Fund managers face a number of challenges beyond the immediate need to protect cashflow. 

With the daily commute a fading memory, Local Government Pension Scheme fund officers and their teams have settled into remote working. But what are the immediate investment and funding challenges facing them as a result of the Covid-19 pandemic?

Given the resulting economic turmoil it will be important to ensure that funds hold sufficient cash to meet benefits as they fall due. The key concern is to manage cashflow. Funds have been looking closely at sources of income (primarily, contributions and income/redemption distributions from assets) and outgoings (mainly benefit payments and investment manager capital calls), and running stress tests on the need for short-term cash injections.

It is also useful to assess liquidity, as it helps to know how quickly extra cash can be raised from assets if required to meet outgoings. This assessment should allow for the direct and indirect costs of raising cash and should include liquidity requirements within funds managed by portfolio managers or pools. Funds holding investments with collateralised positions should also review collateral requirements and understand the potential order of magnitude of a collateral call, the driver behind the call and the likelihood of that occurring.

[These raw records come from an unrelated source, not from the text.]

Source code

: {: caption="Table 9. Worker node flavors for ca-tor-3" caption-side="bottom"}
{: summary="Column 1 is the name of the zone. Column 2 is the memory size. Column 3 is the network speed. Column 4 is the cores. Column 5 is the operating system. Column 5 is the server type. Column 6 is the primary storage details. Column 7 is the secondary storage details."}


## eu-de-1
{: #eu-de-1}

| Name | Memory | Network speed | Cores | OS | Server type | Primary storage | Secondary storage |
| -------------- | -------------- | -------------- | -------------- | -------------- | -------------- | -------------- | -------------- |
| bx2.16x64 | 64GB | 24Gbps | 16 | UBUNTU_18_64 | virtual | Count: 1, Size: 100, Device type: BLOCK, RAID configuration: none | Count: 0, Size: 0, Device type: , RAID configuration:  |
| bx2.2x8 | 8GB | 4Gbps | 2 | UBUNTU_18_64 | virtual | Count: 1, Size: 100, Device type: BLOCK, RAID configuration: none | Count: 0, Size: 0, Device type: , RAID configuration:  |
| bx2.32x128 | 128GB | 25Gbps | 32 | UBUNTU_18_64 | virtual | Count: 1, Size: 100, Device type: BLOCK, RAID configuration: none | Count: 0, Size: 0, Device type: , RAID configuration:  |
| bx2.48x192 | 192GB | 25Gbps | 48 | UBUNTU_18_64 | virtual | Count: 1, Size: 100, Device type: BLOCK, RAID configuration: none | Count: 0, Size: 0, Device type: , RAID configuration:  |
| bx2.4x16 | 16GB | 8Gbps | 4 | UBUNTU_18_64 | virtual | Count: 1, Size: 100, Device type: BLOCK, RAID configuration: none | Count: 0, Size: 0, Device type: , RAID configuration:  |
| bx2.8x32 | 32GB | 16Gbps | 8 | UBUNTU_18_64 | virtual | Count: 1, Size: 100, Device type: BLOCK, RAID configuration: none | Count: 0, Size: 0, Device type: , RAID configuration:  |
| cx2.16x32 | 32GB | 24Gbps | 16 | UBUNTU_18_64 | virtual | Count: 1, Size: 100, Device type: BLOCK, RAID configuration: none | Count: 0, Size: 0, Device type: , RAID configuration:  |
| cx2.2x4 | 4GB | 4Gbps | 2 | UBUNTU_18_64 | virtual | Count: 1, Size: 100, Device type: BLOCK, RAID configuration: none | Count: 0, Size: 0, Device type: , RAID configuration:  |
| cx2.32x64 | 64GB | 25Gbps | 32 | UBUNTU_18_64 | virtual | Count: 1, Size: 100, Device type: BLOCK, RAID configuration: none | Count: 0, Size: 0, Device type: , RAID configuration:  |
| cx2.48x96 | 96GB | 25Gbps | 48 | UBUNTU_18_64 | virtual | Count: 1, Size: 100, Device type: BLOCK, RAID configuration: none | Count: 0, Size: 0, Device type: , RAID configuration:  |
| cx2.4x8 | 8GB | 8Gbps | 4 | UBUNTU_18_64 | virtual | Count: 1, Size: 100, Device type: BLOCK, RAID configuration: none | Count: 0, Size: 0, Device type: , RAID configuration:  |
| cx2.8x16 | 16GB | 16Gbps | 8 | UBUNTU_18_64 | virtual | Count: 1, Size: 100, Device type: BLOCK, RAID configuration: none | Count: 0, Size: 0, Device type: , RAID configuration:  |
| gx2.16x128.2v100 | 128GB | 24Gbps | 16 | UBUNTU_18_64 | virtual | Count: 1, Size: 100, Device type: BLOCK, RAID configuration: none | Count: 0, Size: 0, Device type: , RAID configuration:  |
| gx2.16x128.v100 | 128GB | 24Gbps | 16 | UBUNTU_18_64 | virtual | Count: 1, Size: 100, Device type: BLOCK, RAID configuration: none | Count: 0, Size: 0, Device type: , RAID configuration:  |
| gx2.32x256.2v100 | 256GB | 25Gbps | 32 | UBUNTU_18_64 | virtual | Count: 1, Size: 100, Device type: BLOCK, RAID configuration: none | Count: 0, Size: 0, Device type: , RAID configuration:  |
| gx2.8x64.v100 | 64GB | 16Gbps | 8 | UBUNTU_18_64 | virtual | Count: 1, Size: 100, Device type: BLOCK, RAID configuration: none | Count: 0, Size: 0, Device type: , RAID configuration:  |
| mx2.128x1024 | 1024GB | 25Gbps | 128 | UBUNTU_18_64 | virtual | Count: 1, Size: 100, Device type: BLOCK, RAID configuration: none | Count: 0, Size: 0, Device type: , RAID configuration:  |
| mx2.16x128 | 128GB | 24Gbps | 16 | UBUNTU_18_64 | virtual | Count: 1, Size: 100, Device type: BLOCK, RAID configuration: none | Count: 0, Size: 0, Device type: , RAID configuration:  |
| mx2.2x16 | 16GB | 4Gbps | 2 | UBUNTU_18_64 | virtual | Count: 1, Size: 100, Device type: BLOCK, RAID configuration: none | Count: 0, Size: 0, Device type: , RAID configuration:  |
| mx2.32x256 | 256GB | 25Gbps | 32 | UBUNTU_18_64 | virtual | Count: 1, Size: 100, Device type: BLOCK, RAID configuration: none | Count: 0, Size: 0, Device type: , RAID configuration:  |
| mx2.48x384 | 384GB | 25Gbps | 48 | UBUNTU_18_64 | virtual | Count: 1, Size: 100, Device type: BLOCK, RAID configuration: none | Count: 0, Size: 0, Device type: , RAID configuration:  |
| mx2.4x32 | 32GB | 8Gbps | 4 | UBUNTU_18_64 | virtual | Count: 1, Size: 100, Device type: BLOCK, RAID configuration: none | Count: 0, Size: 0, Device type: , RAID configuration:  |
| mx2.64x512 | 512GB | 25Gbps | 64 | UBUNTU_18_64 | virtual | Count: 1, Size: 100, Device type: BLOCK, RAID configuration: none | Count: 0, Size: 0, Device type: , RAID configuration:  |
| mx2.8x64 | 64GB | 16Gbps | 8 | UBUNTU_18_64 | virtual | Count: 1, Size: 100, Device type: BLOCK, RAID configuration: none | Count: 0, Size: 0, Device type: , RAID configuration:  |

Beyond cash needs, it is important for funds to consider other aspects such as strategic requirements. Has the balance of risks within the fund’s asset allocations shifted? Are strategies and plans still aligned to the fund’s long-term objectives and still fit for purpose? This is particularly important in the context of rebalancing decisions and the timing of funding allocations agreed as part of recent strategy reviews.

It is also important to consider planned and in-progress investment transition activity in light of market conditions. Are agreed actions still relevant, and, if so, should they be paused, accelerated or decelerated? Funds should understand how their portfolios have reacted to recent events and how this has affected the outlook. This includes the impact on key features of a fund’s assets, such as credit quality, income and yield expectations, diversification and counterparty risk.

There could even be a need to review existing mandate guidelines. Many funds have agreed to fund new illiquid assets and have in place interim investment options or overweight allocations to existing asset classes. They may wish to review the risk characteristics of these options versus target assets.

Funding levels have fallen by up to 10% for most funds since the 2019 valuation, so contribution rate levels will be high on LGPS fund managers’ agendas. While funds have generally not changed rates for long-term employers (eg, councils), they may be subject to review for short-term employers, such as contractors close to exit.

When it comes to considering employer covenants, lockdown measures have been a shock to the finances of many businesses, with impact varying by sector and employer. Further education bodies and charities are of particular concern in the LGPS. Funds are speaking to affected employers to better understand their financial resilience and considering how to manage increased insolvency risks. Some employers have asked for contribution deferrals and are temporarily ceasing contributions to maintain cashflow. Funds are setting up policies and principles around handling these requests and should consider regulatory restrictions and guidance from the Pensions Regulator. Higher death rates from the unfolding tragedy will, sadly, inevitably affect funds.

Higher mortality among pensioners will lead to lower liabilities, with the impact greater for ‘mature’ employers with older average ages. Data is being gathered, but it is too early to draw firm conclusions about the impact on liabilities.